課題: 広島平和記念資料館の成り立ちを述べた文章を、最後の文のあとから先へ書き進めてもらえますか？

読解文:
────────
資料館ができる前から、広島市民によって被曝関係の資料が集められ、広島市中央公民館において公開、展示されていました。しかし、被曝資料が増加し続け、中央公民館の一室では保管しきれなくなりました。それと同時に、集められた資料をどのような形で平和のメッセージとして世界の人々に伝えられるかを模索していました。
開館当時の名前は「広島平和会館原爆記念陳列館」と呼ばれており、展示内容の見直しや展示館の改築に伴って1994年(平成6年)に現在の名称に変わっています。
広島平和記念資料館は丹下健三のデビュー作
広島市民によって集められた被曝資料をどのように公開しようかと模索していた頃、原爆の被害を直接受けた原爆ドームのある場所に平和のメッセージを伝える平和記念公園を作る計画が進んでいました。そのため、公園の設計者に選ばれた丹下健三氏が、広島原爆資料を保管し展示する建物もデザインすることになったのです。
丹下健三氏により設計された広島平和記念資料館は、本館と東館が渡り廊下で繋がり、モダンな中にも安定した美しさを持っています。
広島市再建も考えながら設計された広島平和記念資料館
丹下健三氏の平和公園の設計案は、公園のデザインだけではなく、都市計画とも結びついており、現在の広島の骨格にもなっています。当時はただの廃墟として扱われていた広島ドームをメインポイントにおいたのも若き日の丹下健三氏のアイディアです。そして、そのそばに近代的イメージの建物である広島平和資料館を配して、美しい一角を作り上げました。そんな広島平和記念資料館は、2006年に戦後建造物で初めて国の重要文化財に指定されました。
────────
提供情報:

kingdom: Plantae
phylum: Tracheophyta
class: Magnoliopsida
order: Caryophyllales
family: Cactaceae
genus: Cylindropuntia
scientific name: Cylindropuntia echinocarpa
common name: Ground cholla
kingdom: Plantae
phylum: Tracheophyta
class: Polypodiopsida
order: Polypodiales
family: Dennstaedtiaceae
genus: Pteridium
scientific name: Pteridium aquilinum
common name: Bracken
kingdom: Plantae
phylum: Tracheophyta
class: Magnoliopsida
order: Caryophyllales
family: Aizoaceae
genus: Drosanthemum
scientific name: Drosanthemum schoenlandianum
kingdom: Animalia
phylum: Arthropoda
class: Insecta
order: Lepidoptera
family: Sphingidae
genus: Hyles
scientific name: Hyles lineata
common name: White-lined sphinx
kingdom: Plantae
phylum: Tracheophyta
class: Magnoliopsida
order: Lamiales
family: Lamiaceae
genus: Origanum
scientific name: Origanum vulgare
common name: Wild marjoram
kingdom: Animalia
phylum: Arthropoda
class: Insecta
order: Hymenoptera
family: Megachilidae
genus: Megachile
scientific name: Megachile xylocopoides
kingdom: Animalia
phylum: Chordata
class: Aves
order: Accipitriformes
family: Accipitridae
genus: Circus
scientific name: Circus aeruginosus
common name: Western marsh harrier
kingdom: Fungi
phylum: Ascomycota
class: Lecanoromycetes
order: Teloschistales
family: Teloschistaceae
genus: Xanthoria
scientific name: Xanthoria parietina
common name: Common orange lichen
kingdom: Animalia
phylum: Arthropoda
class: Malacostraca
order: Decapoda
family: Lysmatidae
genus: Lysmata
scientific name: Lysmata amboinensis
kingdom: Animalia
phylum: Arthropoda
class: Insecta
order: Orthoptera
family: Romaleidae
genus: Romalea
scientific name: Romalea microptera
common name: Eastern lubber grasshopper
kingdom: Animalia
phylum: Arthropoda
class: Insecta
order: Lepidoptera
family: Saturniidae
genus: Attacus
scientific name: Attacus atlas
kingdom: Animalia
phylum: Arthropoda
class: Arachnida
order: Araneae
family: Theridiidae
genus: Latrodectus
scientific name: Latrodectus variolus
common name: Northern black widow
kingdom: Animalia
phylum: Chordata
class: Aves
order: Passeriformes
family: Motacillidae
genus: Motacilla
────────
正答:
広島平和祈念資料館はピロティという建築技法を使っています。ピロティ(フランス語: Pilotis)というのは、杭(くい)という意味のフランス語で、ピロティ建築と言えば一階部分が柱だけで2階から上の部分を支えている建物のこと。丹下健三氏はピロティ様式を使うことで、『皆で力を合わせて支える』ということを象徴したかったそうです。
広島平和記念資料館の東館と本館の展示物
広島平和記念資料館は東館と本館が渡り廊下で繋がっています。東館の入り口から入館し、本館の出口から退館します。東館は、被曝があった以前と以降の広島の状態、なぜ、原爆が広島に投下されなくてはならなかったのか、広島市が現在に到るまでどのように平和のための事業に取り組んできたか、などを模型、写真パネル、ビデオなどで紹介しています。
また、地下のエクスビッションルームに飾られている「市民が描いた原爆の絵」は見どころのひとつになっています。
本館では、原爆の熱い放射線によって破壊された遺品や被爆資料から、原爆が投下された広島のすさまじさが伝わってきます。
主な展示物は、原爆が投下されてすぐの広島市街地の縮小模型や、「被爆再現人形」と呼ばれる、熱線で身体中の皮膚が焼けたまま炎の中を徘徊している被爆者を表している等身大ジオラマです。被爆死した動員学徒、3人の制服を組み合わせて作った人形、黒焦げの弁当箱や三輪車など、その瞬間まで「明日を夢見て」生きていた人々の遺品が展示されています。
三輪車
この三輪車は、当時3歳11ヶ月の鉄谷伸一ちゃんが広島市東白島町(爆心地から1500m)の自宅前で被爆した時に乗っていたものです。翌日、父親が遺体を見つけましたが、焼く気になれず、焼け焦げた三輪車と一緒に庭に埋めました。その40年後、墓所に移す決心をし、掘り起こし、葬式をしました。そのときに三輪車が、被爆資料として広島平和記念資料館に寄付されました。
懐中時計
展示されている懐中時計は、二川謙吾さんがいつも持ち歩いていた懐中時計で、時刻が8時15分で止まっています。自転車で走っているときに被爆し、全身焼けただれ、1週間後の8月22日に死亡したそうです。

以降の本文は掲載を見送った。